彩雲国物語 紫闇の玉座

彩雲国物語 紫闇の玉座(下) (角川ビーンズ文庫)

彩雲国物語 紫闇の玉座(下) (角川ビーンズ文庫)

1巻の最後でオチは語られていたものの、本当に着地するのか?

Pをめくって、鮮やかに意表を突く展開にほっと息をつく。

落ち着くところに落ち着いた感じではありますが、王様が主人公の巻でした。

理想主義だけど、本の中にまで、辛く厳しい世界を思い出せられても興ざめだぜ。

ご都合主義だけど、ちゃんと物語の世界に没頭させて、そんなこと気にする奴はケツの穴が小さいぜい。
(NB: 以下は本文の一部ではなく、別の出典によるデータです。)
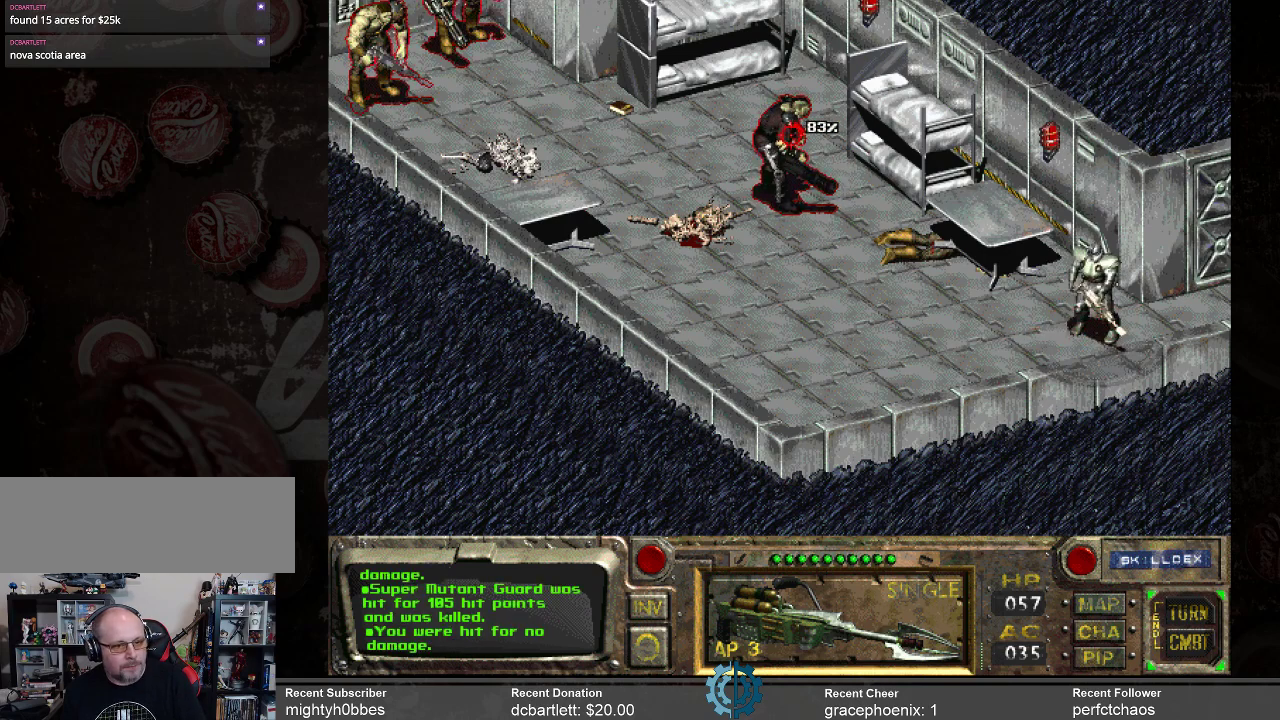
{"keys": [], "mouse": [], "events": [[67, "mouse_left", "up"]]}
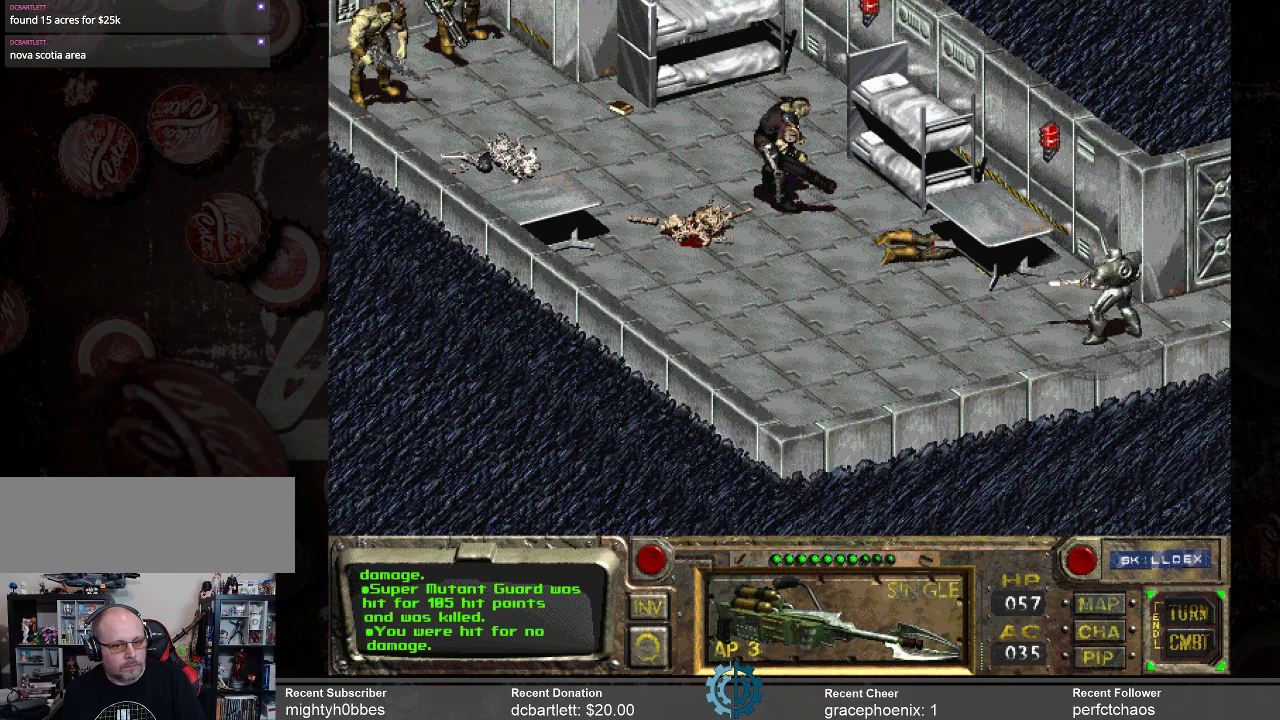
{"keys": [], "mouse": [], "events": []}
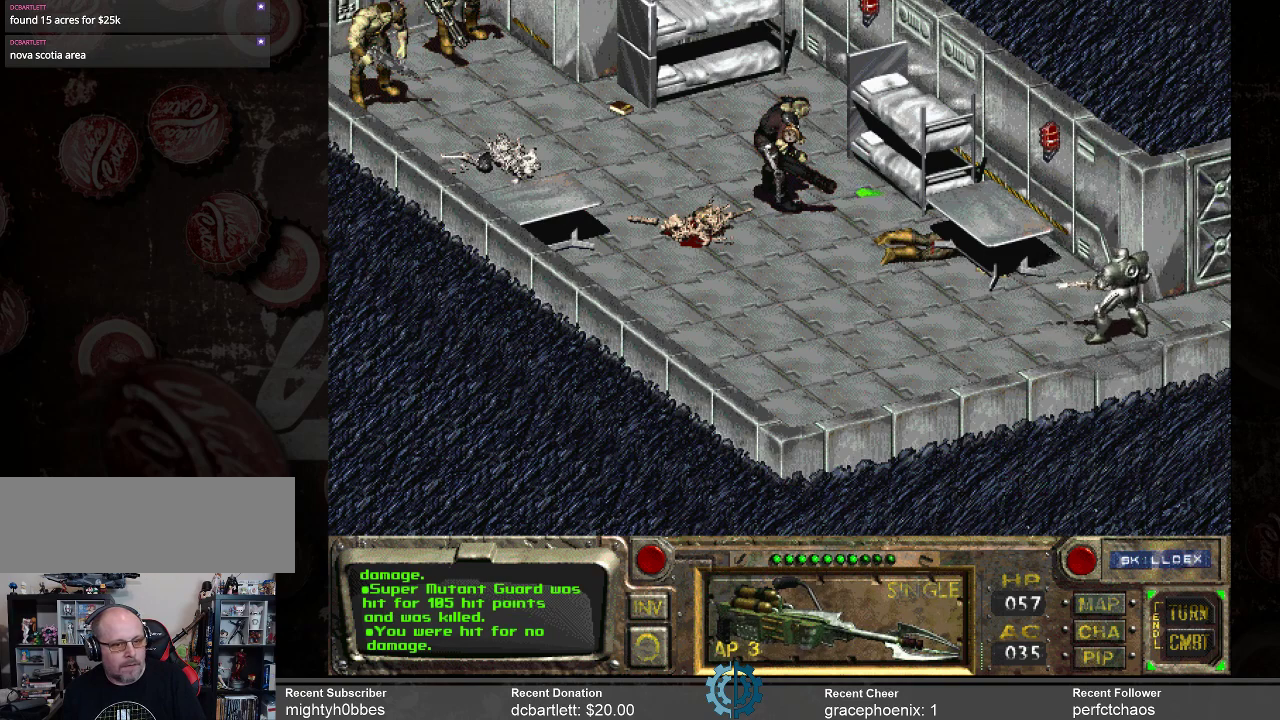
{"keys": [], "mouse": [], "events": []}
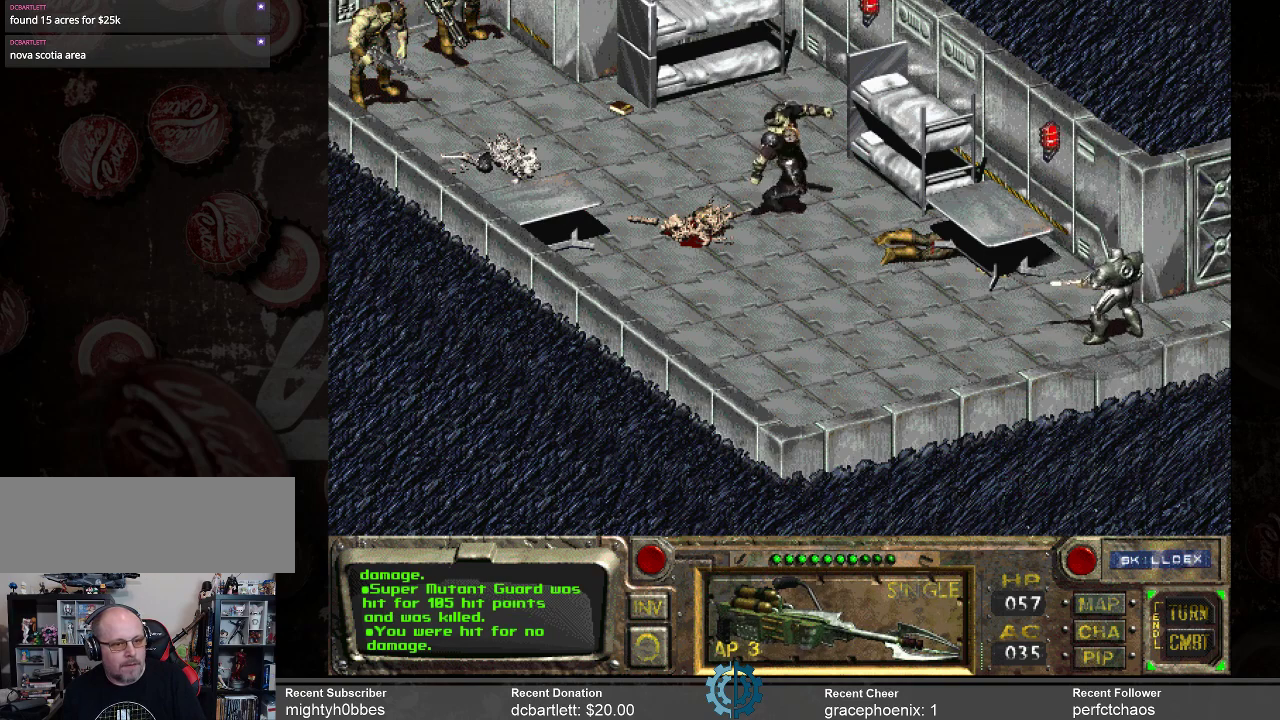
{"keys": [], "mouse": [], "events": []}
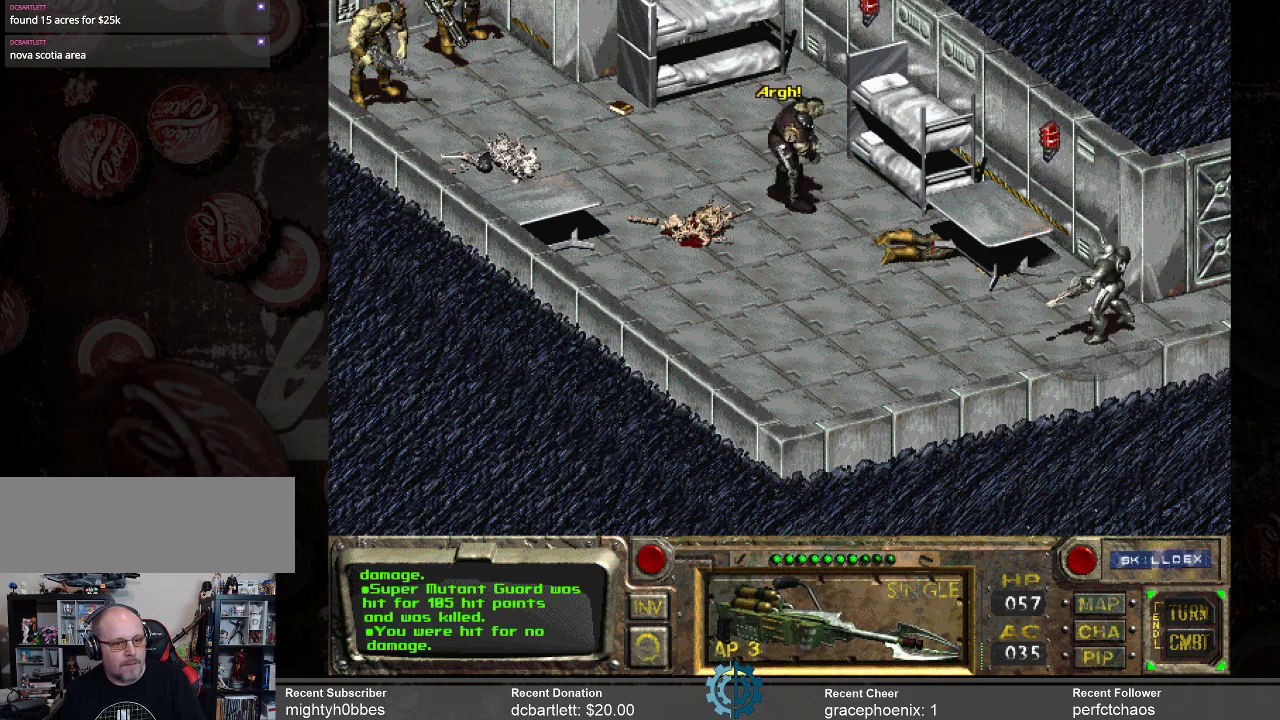
{"keys": [], "mouse": [], "events": [[267, "mouse_left", "down"], [367, "mouse_left", "up"]]}
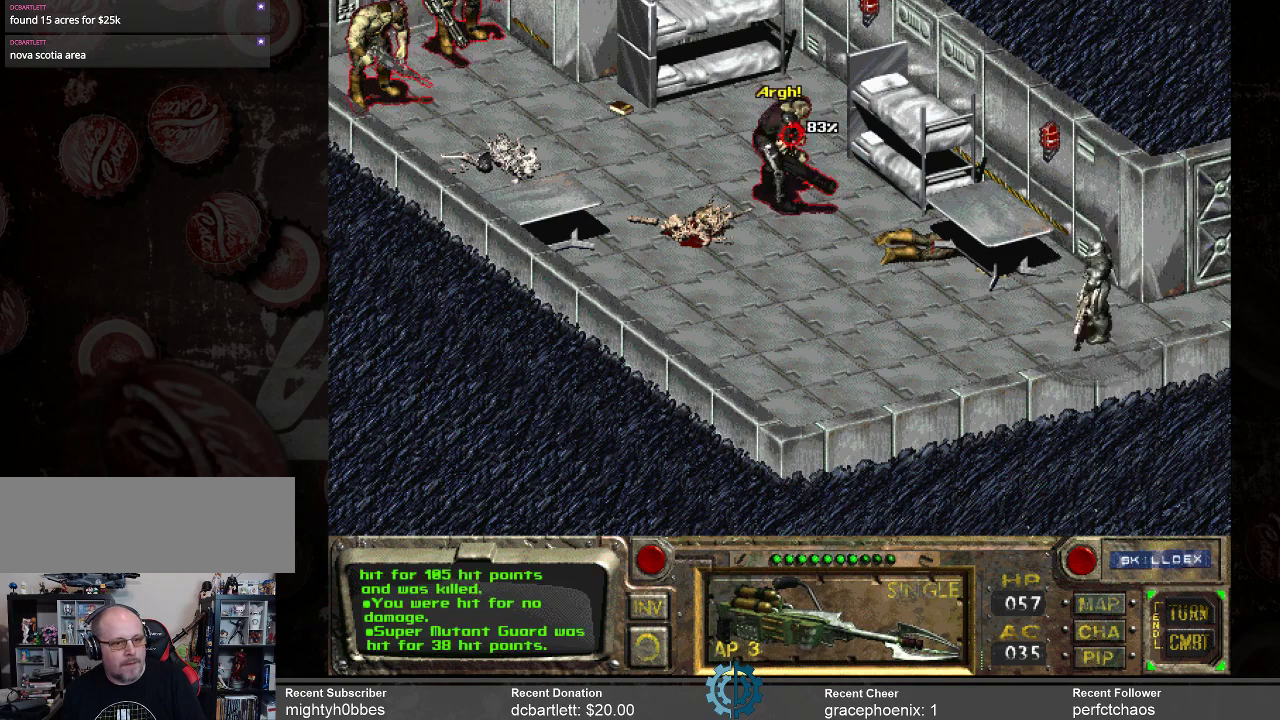
{"keys": [], "mouse": [], "events": []}
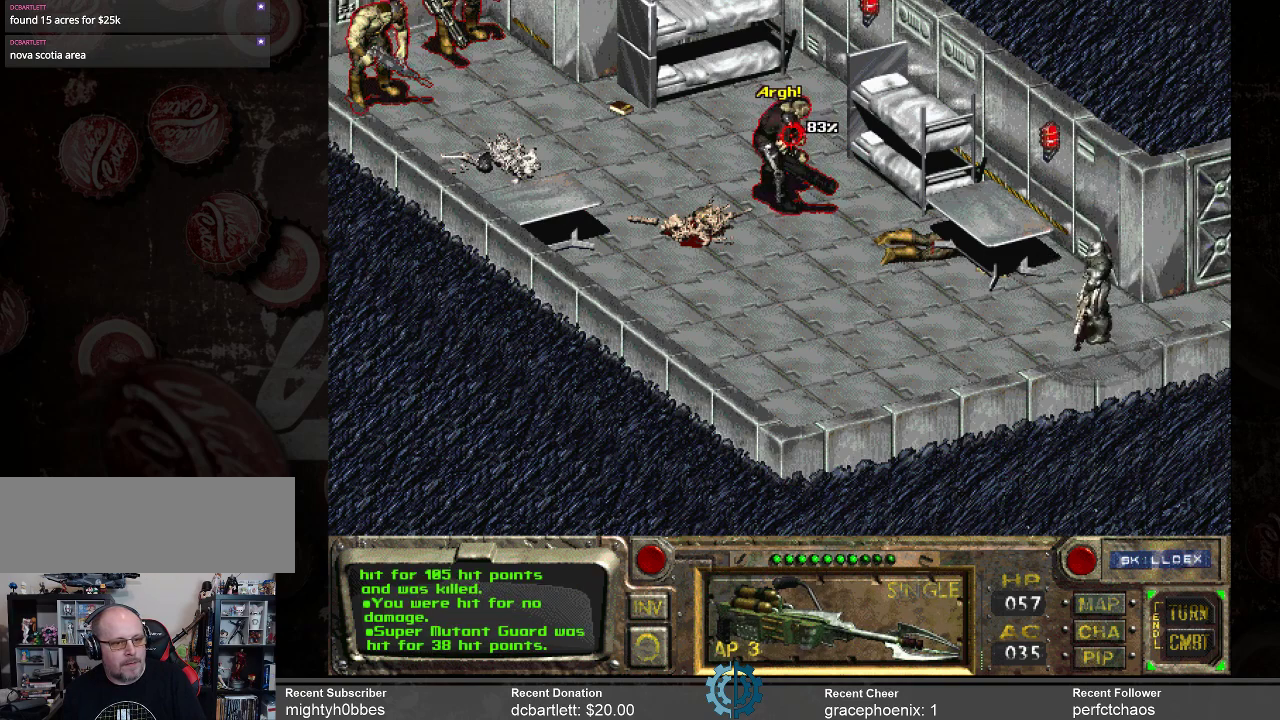
{"keys": [], "mouse": [], "events": [[34, "mouse_left", "down"], [67, "mouse_left", "up"]]}
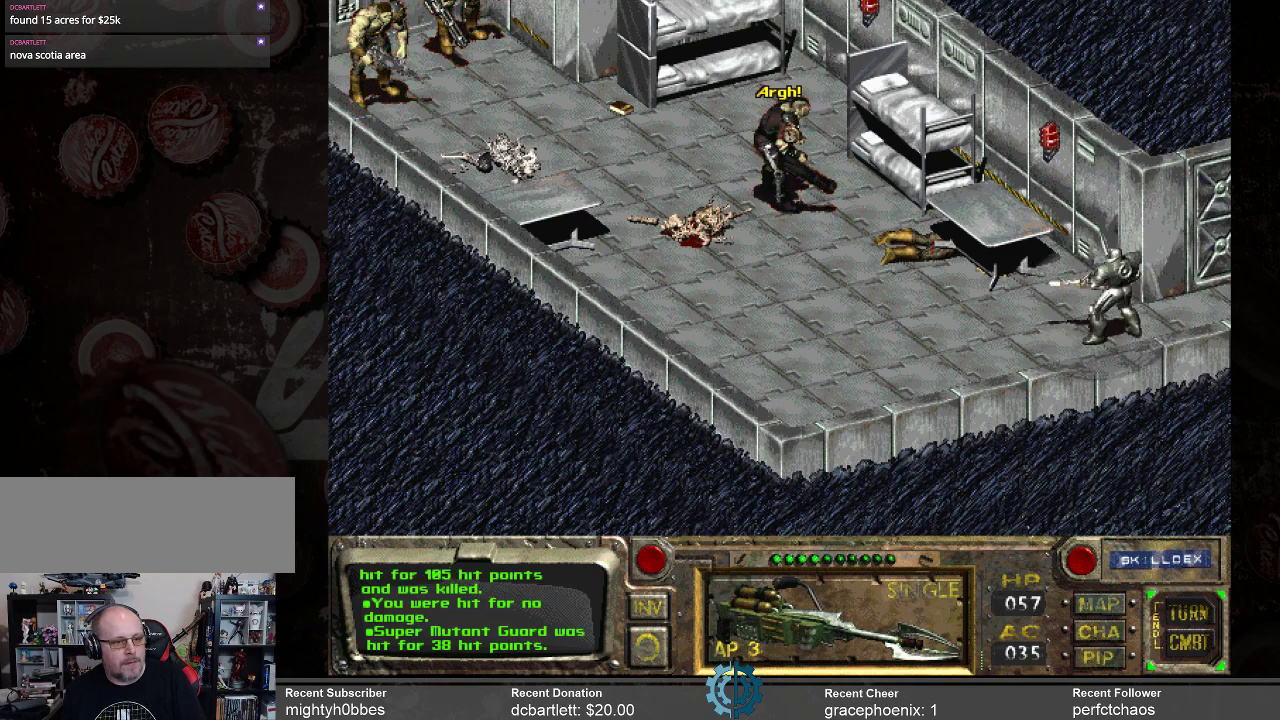
{"keys": [], "mouse": [], "events": []}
で、シリーズ中盤まで王様が甘ちゃんなところが乗り切れなかったのであるが、しっぺ返しが決定的になったころから興味津々、着地点はメルヘンの国だったのである。

腹下しって何?相手の顔を立てて、あえて飲んだって言い訳を書いてくれよ。

そこは笑うところで、息抜きの場面ですか、と不満もあるが、楽しかったので良しとする。

ハッピーエンドなのだが、世間的に立派な人生が本人にとって幸せなのか、という疑問が浮かばないでもない。

ま、そういう物語である。

秀麗ちゃんが死んだらどうしようと思っていたが、死ななかったら死ななかったでいろいろ文句がある嫌な読者なのであった。

秀麗ちゃんは優秀な官吏であった。

ちょっと残念だったのは、女性のあるべき管理職の姿が書けなかったことかな。

私は女性の上司を持ったことはないし、女性の同僚とは分野が違うし、あまり女性の仕事姿を実感していない。

ちょっと評判の悪いことも聞く。

秀麗ちゃんが嫌な女性になりかけて克服する姿を見てみたかった。

一生懸命の秀麗は、嫌な女性とは、あるべき女性とはという問題から、見事逃げ切った気がする。

秀麗ちゃんの優秀さは、女性ならではの視点がなかった気もする。

すいません、買ったのは最後の3巻だけで、そういう場面もあったのかもしれませんけど。

(お化粧の話は印象的だったけど)

まだ、女性ならではの仕事姿は世間的に流布していないので、秀麗に実現してもらいたかったけど、先頭を走る人は優秀すぎて参考にならなかった。

今度、著者にはコネのない一般ピープルの話を書いてもらいたいと思ったりした。

今は仕事をする女性もありきたりだし、そういうレールのあるOLの、ガラスの壁困難克服話のバリエーションの豊富さを読んでみたいな。